Document excerpt:
··········

The hearing before the Second Tribunal took place on 18 December 2015 when the Applicant and Ms Carter-Smith appeared and gave evidence. The Applicant was also represented by his registered migration agent. In the result, the Second Tribunal affirmed the Delegate’s decision not to grant the Applicant a Partner visa.
At the commencement of its Decision Record, the Second Tribunal identified the two main issues before it as being whether the Applicant met PIC4020 for the purpose of cl.801.226 of the Regulations, and whether the Applicant was the spouse of Ms Carter-Smith within the meaning of s.5F of the Act.
In paragraph 17 of its Decision Record the Second Tribunal stated that it placed significant weight on the result of enquiries carried out by officers of the Department which indicated that, amongst other things:
a)In India one neighbour stated that the Applicant had recently married Isha in the city of Ferozepur and the neighbour attended the wedding.
b)Another neighbour opposite the parents’ home recognised the Applicant’s photograph and confirmed that he had recently married someone named Isha.
c)Another neighbour confirmed that the Applicant had been living in Australia for the past 5 years, and worked in a fuel station and had married Isha one year before, and Isha had now gone to Australia.
d)The Applicant’s mother had been interviewed and confirmed that the Applicant had been residing in Australia for 7 – 8 years and worked at a fuel station and said that he was single and had never married, notwithstanding that there was a large photograph of the Applicant and a girl on the wall with the title “Sunil weds Isha” and the date of 6 May 2013.
In paragraph 21 of its Decision Record the Second Tribunal placed weight on the Wedding Photograph and the date of the marriage of 6 May 2013 as being within a period during which the Applicant was outside Australia according to his movement records.
At paragraph 22 of its Decision Record the Second Tribunal noted that it was not satisfied that the Department’s report of the site visit in India to the parents’ home and adjoining neighbours was inaccurate or false and it stated its view in paragraph 23 that the Applicant’s mother was not a credible witness.
The Second Tribunal’s Decision Record comprises 53 paragraphs. Suffice it to say that it is closely reasoned and logical and could not reasonably be suggested to appear capricious or unreasonable in any way.

··········

Information supplied:
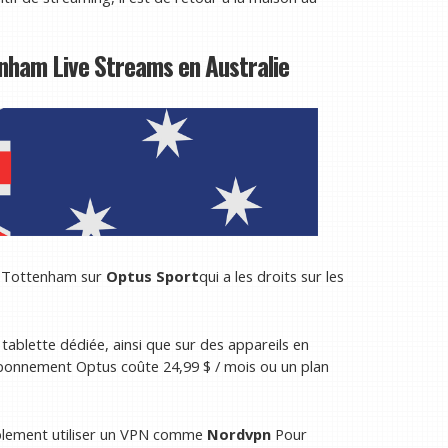
nham Live Streams en Australie
vs Tottenham sur
Optus Sport
qui a les droits sur les
tablette dédiée, ainsi que sur des appareils en
bonnement Optus coûte 24,99 $ / mois ou un plan
plement utiliser un VPN comme
Nordvpn
Pour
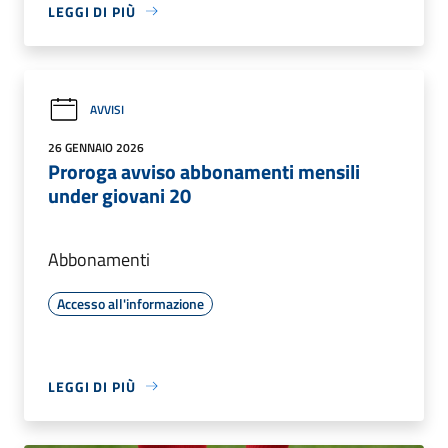
LEGGI DI PIÙ
AVVISI
26 GENNAIO 2026
Proroga avviso abbonamenti mensili
under giovani 20
Abbonamenti
Accesso all'informazione
LEGGI DI PIÙ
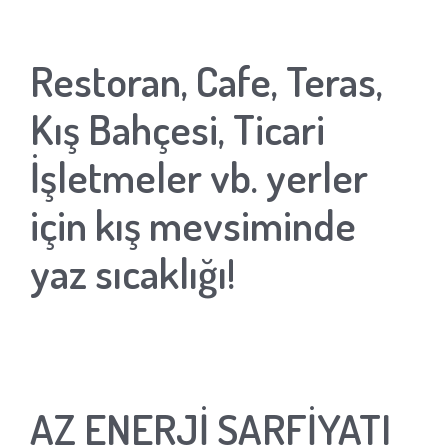
Restoran, Cafe, Teras,
Kış Bahçesi, Ticari
İşletmeler vb. yerler
için kış mevsiminde
yaz sıcaklığı!
AZ ENERJİ SARFİYATI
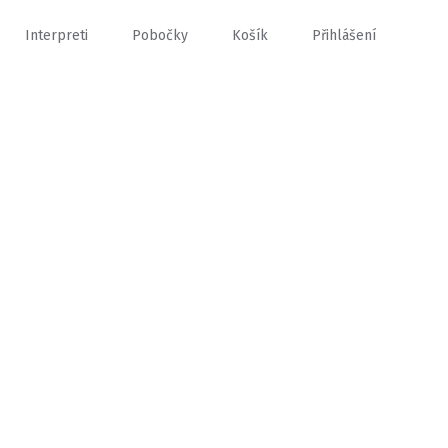
Interpreti
Pobočky
Košík
Přihlášení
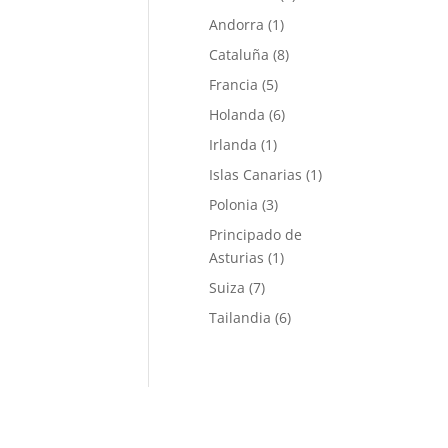
Andorra
(1)
Cataluña
(8)
Francia
(5)
Holanda
(6)
Irlanda
(1)
Islas Canarias
(1)
Polonia
(3)
Principado de
Asturias
(1)
Suiza
(7)
Tailandia
(6)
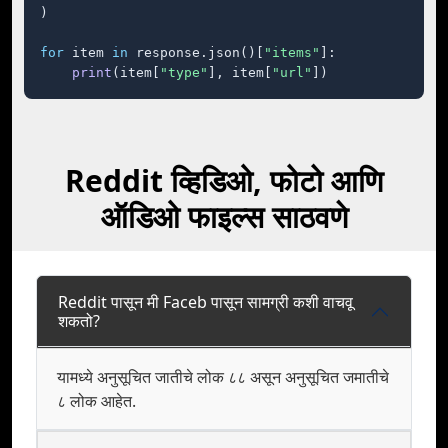
)

for
 item 
in
 response.json()[
"items"
]:

print
(item[
"type"
], item[
"url"
])
Reddit व्हिडिओ, फोटो आणि
ऑडिओ फाइल्स साठवणे
Reddit पासून मी Faceb पासून सामग्री कशी वाचवू
शकतो?
यामध्ये अनुसूचित जातीचे लोक ८८ असून अनुसूचित जमातीचे
८ लोक आहेत.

··········

Required actions:
**1.** In the tribunal decision excerpt, on what date did the hearing before the Second Tribunal take place?
**2.** Duplicate the passage of the tribunal decision excerpt starting at "At paragraph 22" and ending at "a credible witness.".

Written responses:
**1.** 18 December 2015

**2.**
At paragraph 22 of its Decision Record the Second Tribunal noted that it was not satisfied that the Department’s report of the site visit in India to the parents’ home and adjoining neighbours was inaccurate or false and it stated its view in paragraph 23 that the Applicant’s mother was not a credible witness.